• _課題について_: 6者協議に関する文章から、「6者協議合意批判派の誤り 平和的解決の一歩 ピーター・ヘイズ」という語句のある箇所を起点とし、「置には次のようなものがある。」までの部分を一字も変えずに抜き出しなさい。
+++ 抜粋文
6者協議合意批判派の誤り 平和的解決の一歩 ピーター・ヘイズ

 北京で2月8日から13日まで開かれた朝鮮民主主義人民共和国(北朝鮮)の核計画をめぐる第5回6者協議第3セッションは「初期段階の措置」を実施することで合意した。米国、中国、ロシア、韓国、日本、北朝鮮の6カ国が合意した措置には次のようなものがある。 
 
―北朝鮮は寧辺でのプルトニウム生産・処理を停止し、この停止を監視し、検証するために国際原子力機関(IAEA)の査察官が同国に復帰する。 
―米朝関係、日朝関係、エネルギー・経済支援、停戦・安全保障問題、朝鮮半島の非核化に関する5つの作業部会を設立する。 
−60日以内に5万トンの重油に相当する緊急エネルギー支援を提供する。
++++++
+++ 提示資料
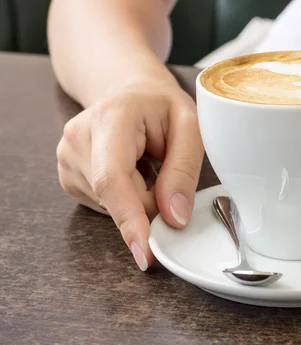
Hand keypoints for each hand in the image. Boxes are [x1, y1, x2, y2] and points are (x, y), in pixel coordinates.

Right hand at [57, 81, 203, 269]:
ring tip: (147, 163)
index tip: (144, 252)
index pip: (112, 178)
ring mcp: (67, 157)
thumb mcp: (190, 127)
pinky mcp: (68, 175)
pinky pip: (105, 205)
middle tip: (170, 180)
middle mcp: (79, 137)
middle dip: (151, 205)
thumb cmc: (162, 106)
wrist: (131, 92)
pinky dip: (127, 198)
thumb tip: (174, 218)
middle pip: (116, 198)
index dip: (129, 219)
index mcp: (112, 117)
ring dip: (140, 199)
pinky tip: (133, 170)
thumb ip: (183, 171)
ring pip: (111, 206)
++++++
• _解答_:
6者協議合意批判派の誤り 平和的解決の一歩 ピーター・ヘイズ

 北京で2月8日から13日まで開かれた朝鮮民主主義人民共和国(北朝鮮)の核計画をめぐる第5回6者協議第3セッションは「初期段階の措置」を実施することで合意した。米国、中国、ロシア、韓国、日本、北朝鮮の6カ国が合意した措置には次のようなものがある。